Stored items
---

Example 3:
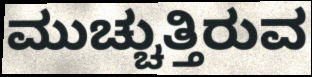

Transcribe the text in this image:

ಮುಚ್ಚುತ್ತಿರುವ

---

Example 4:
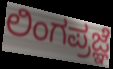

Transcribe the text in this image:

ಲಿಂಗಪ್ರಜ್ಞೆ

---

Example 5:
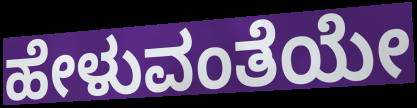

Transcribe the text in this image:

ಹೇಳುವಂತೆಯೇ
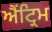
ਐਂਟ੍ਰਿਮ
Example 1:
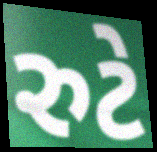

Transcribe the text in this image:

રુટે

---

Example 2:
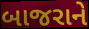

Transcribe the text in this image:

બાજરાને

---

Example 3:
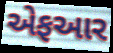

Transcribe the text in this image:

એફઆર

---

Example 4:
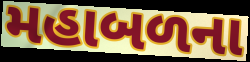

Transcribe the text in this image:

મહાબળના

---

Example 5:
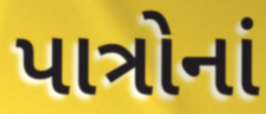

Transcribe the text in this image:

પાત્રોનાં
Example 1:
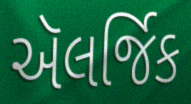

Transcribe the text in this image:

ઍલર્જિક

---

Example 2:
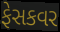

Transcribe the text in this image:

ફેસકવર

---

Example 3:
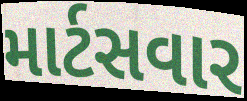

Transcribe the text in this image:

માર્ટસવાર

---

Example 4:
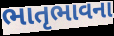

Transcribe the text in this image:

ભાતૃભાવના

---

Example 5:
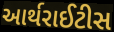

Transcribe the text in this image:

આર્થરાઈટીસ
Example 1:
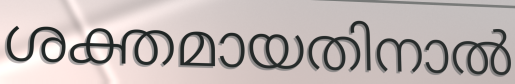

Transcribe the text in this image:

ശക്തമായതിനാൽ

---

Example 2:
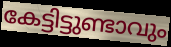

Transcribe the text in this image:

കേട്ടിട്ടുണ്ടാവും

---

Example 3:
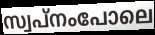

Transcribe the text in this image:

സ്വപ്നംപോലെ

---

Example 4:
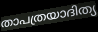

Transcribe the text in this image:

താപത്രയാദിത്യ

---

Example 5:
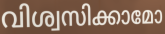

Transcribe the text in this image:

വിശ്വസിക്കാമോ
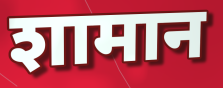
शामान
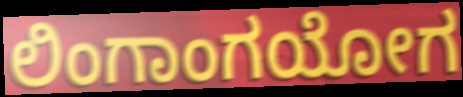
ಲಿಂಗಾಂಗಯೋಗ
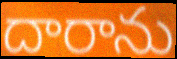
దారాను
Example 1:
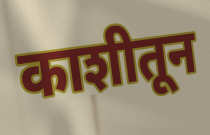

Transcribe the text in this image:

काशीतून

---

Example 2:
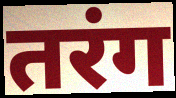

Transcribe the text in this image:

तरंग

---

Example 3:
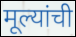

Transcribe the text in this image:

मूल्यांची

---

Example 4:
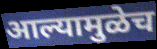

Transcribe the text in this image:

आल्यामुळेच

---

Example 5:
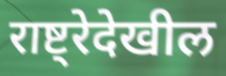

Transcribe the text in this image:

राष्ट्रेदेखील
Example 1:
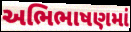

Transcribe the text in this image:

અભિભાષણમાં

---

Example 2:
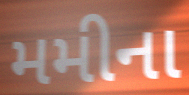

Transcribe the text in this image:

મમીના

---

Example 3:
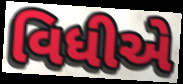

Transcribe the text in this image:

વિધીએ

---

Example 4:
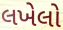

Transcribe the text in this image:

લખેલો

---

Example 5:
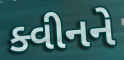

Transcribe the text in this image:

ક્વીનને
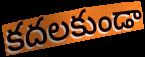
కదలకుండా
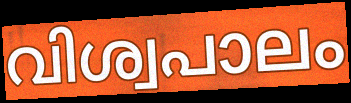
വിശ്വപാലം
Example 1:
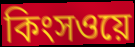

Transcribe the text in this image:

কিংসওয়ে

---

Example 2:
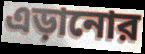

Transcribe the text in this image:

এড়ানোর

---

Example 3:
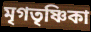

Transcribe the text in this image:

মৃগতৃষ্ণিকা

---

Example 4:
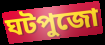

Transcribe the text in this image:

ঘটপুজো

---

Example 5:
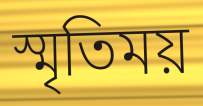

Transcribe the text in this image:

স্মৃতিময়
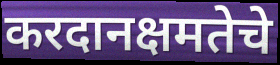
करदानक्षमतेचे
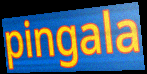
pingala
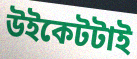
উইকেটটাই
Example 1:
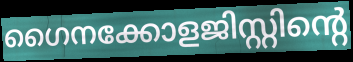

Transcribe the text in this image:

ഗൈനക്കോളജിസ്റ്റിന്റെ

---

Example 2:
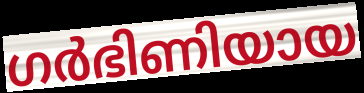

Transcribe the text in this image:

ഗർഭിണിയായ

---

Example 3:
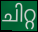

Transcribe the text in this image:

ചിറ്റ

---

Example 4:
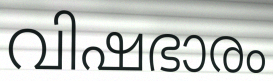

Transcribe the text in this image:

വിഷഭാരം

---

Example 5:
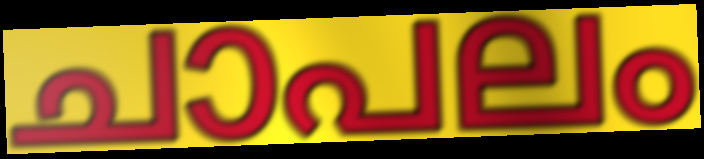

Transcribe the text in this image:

Assigned task: Restate each entry exactly, omitting pictures.

Task answer:
---

Example 3:

Transcribe the text in this image:

ಮುಚ್ಚುತ್ತಿರುವ

---

Example 4:

Transcribe the text in this image:

ಲಿಂಗಪ್ರಜ್ಞೆ

---

Example 5:

Transcribe the text in this image:

ಹೇಳುವಂತೆಯೇ
ਐਂਟ੍ਰਿਮ
Example 1:

Transcribe the text in this image:

રુટે

---

Example 2:

Transcribe the text in this image:

બાજરાને

---

Example 3:

Transcribe the text in this image:

એફઆર

---

Example 4:

Transcribe the text in this image:

મહાબળના

---

Example 5:

Transcribe the text in this image:

પાત્રોનાં
Example 1:

Transcribe the text in this image:

ઍલર્જિક

---

Example 2:

Transcribe the text in this image:

ફેસકવર

---

Example 3:

Transcribe the text in this image:

માર્ટસવાર

---

Example 4:

Transcribe the text in this image:

ભાતૃભાવના

---

Example 5:

Transcribe the text in this image:

આર્થરાઈટીસ
Example 1:

Transcribe the text in this image:

ശക്തമായതിനാൽ

---

Example 2:

Transcribe the text in this image:

കേട്ടിട്ടുണ്ടാവും

---

Example 3:

Transcribe the text in this image:

സ്വപ്നംപോലെ

---

Example 4:

Transcribe the text in this image:

താപത്രയാദിത്യ

---

Example 5:

Transcribe the text in this image:

വിശ്വസിക്കാമോ
शामान
ಲಿಂಗಾಂಗಯೋಗ
దారాను
Example 1:

Transcribe the text in this image:

काशीतून

---

Example 2:

Transcribe the text in this image:

तरंग

---

Example 3:

Transcribe the text in this image:

मूल्यांची

---

Example 4:

Transcribe the text in this image:

आल्यामुळेच

---

Example 5:

Transcribe the text in this image:

राष्ट्रेदेखील
Example 1:

Transcribe the text in this image:

અભિભાષણમાં

---

Example 2:

Transcribe the text in this image:

મમીના

---

Example 3:

Transcribe the text in this image:

વિધીએ

---

Example 4:

Transcribe the text in this image:

લખેલો

---

Example 5:

Transcribe the text in this image:

ક્વીનને
కదలకుండా
വിശ്വപാലം
Example 1:

Transcribe the text in this image:

কিংসওয়ে

---

Example 2:

Transcribe the text in this image:

এড়ানোর

---

Example 3:

Transcribe the text in this image:

মৃগতৃষ্ণিকা

---

Example 4:

Transcribe the text in this image:

ঘটপুজো

---

Example 5:

Transcribe the text in this image:

স্মৃতিময়
करदानक्षमतेचे
pingala
উইকেটটাই
Example 1:

Transcribe the text in this image:

ഗൈനക്കോളജിസ്റ്റിന്റെ

---

Example 2:

Transcribe the text in this image:

ഗർഭിണിയായ

---

Example 3:

Transcribe the text in this image:

ചിറ്റ

---

Example 4:

Transcribe the text in this image:

വിഷഭാരം

---

Example 5:

Transcribe the text in this image:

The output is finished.